Why is it that Jodo Shinshu and Buddhism more generally has such a negative vibe? Why, for example, did Sakyamuni Buddha begin his Four Noble Truths with, “Life is suffering”? If Homer Simpson is “Mr. Everybody,” then should it come to anyone as a surprise why religion seems to be somewhat unpopular? On the other hand, however, given that it is probably safe to assume that our ancestors disliked hearing bad things as much as we do, how have these teachings survived for so long? What are these teachings trying to tell us that our ancestors could understand and that we have a hard time hearing?
One of the quotes that has made it into our popular psyche is “Failure is the key to success; each mistake teaches us something” by Morihei Ueshiba. A similar quote by a more recent athlete is, “The key to success is failure” by Michael Jordan. These quotes also have a very negative aspect. However, we do not focus on that part because if we know our sport’s heroes we know that they were not failures; they were successes. That we fail in our attempts to improve is now no longer something that can discourage us but becomes a new source of motivation and inspiration even if we are not able to perform at the level of Ueshiba or Jordan. We do not let this discourage us because we know it is possible to achieve; it is possible to improve. We are encouraged if we can be just a little bit closer to Ueshiba or Jordan.
Religion, contrasted to sport, is not concerned about making us a better athlete. Instead, it is focused on helping to make us a better human being. Buddhism attempts to do this by focusing on and eliminating what the Buddha has identified as the root cause of our problems or the ego. It is the ego that separates, divides, distinguishes, and discriminates. It is what separates us. It is what tells us me, myself and I is always justified, it is what distrusts, it is what will cause hurt in the fear that it may be hurt. Shinran Shonin’s dilemma, however, was that he could not get rid of the ego. In this circumstance, an utterly tragic one from the original perspective of Shinran Shonin, he was able to find the words written by Zendo Daishi quoted above. Through these words of faith, failure became success. Shinran Shonin was able to discover that he would be born in the Pure Land and become a Buddha himself, just as he was.
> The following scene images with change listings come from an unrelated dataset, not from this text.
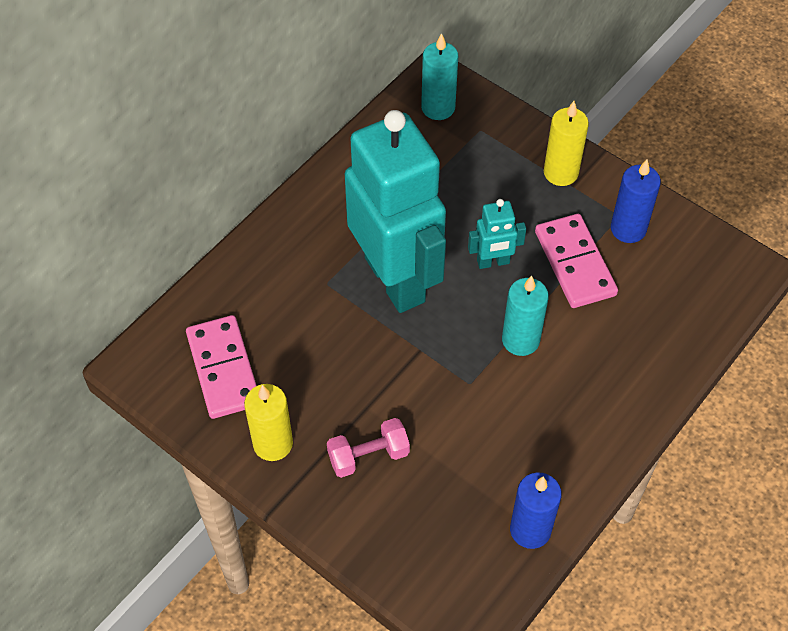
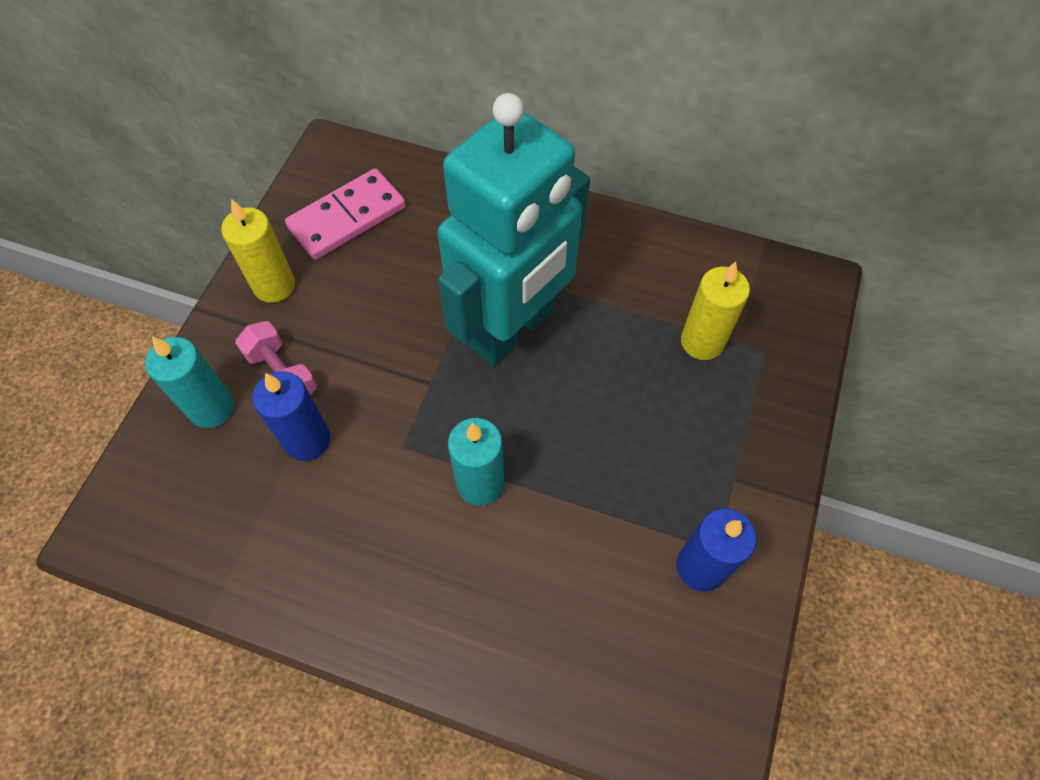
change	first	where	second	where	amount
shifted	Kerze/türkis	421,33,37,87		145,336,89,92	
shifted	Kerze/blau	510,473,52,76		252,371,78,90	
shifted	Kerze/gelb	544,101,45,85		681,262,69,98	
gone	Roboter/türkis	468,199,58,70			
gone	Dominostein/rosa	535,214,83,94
In ending Part 1 I ended with the image of a child in the loving embrace of a parent. The child has not changed. They still demand, they still get upset, they still worry and get hurt. But, while in the embrace of the parent, these things do not concern the child. They have become secondary issues. Put more personally, my life is not perfect. Despite constantly thinking things like this, I also discover that within Namo Amida Butsu it does not really matter that my life is not perfect in the many varied, temporary and selfish ways that I define “perfect” to be. It is is not important because within Namo Amida Butsu I have been made aware that my life matters: Amida Buddha has given me, myself and I permission to take a break.